World Cuisine

Chicken, Nut and Cinnamon Pie

cook 30 mins
  • 2–3 tablespoons olive oil
  • 100 g (3 1/2 oz) butter
  • 3 onions, finely sliced
  • 2 garlic cloves, finely chopped
  • 2 teaspoons coriander seeds
  • 2–3 tablespoons blanched almonds, chopped
  • 3 teaspoons ground cinnamon
  • 1 teaspoon ground ginger
  • 1 teaspoon paprika
  • 300 g (10 oz) skinless chicken breast fillets, cut into chunks
  • 1–2 tablespoons orange blossom water
  • small bunch of flat leaf parsley, finely chopped
  • small bunch of coriander, finely chopped
  • 7–8 sheets of filo pastry
  • 1 egg yolk mixed with a little water
  • salt and pepper
  • 2 teaspoons icing sugar, for dusting
  • Heat the oil and a knob of the butter in a heavy-based frying pan, stir in the onions, garlic and coriander seeds and cook for 2–3 minutes. Stir in the almonds, 2 teaspoons ground cinnamon, the ground ginger and paprika, then add the chicken and coat well. Add the orange blossom water, reduce the heat and cook gently for 3–4 minutes until almost dry. Toss in the herbs and season.

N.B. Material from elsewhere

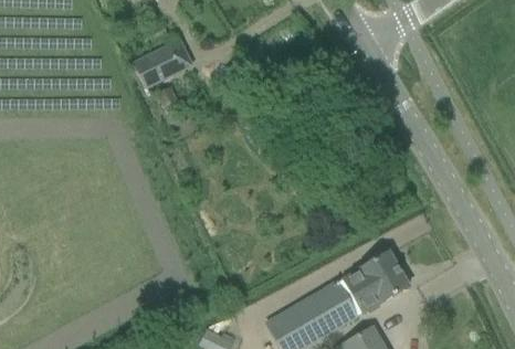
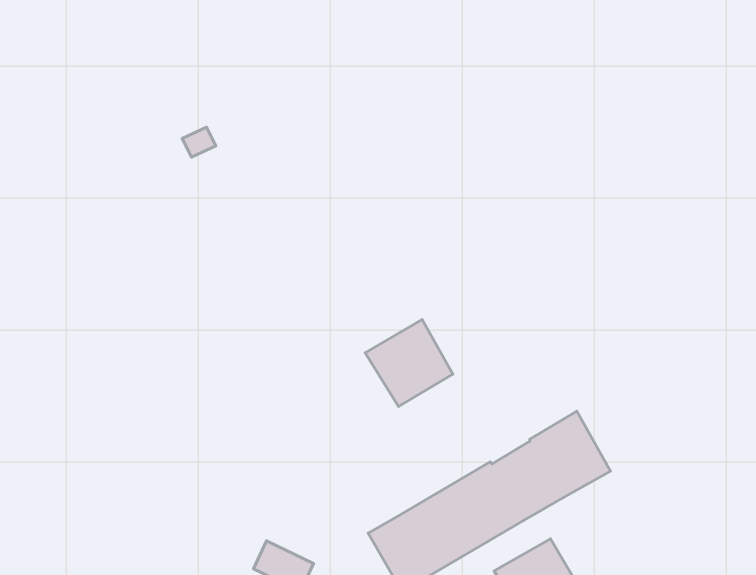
building: [132,36,192,85] -> none
building: none -> [365,320,453,407]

  • Melt the remaining butter in a small saucepan. Separate the sheets of filo and place under a clean, damp tea towel to prevent them drying out. Brush a little butter over the base of a round ovenproof dish and cover with 1 sheet of filo, flopping the sides over the edge. Brush with butter and place another sheet on top. Repeat with another 2 layers. Spread over the chicken mixture, then fold over the edges. Cover with the remaining filo, brushing with butter. Tuck the overlapping edges under the pie, then brush with the egg wash.
  • Bake in a preheated oven, 200°C (400°F), Gas Mark 6, for about 20 minutes until the pastry is puffed and golden. Dust with the remaining ground cinnamon, followed by the icing sugar.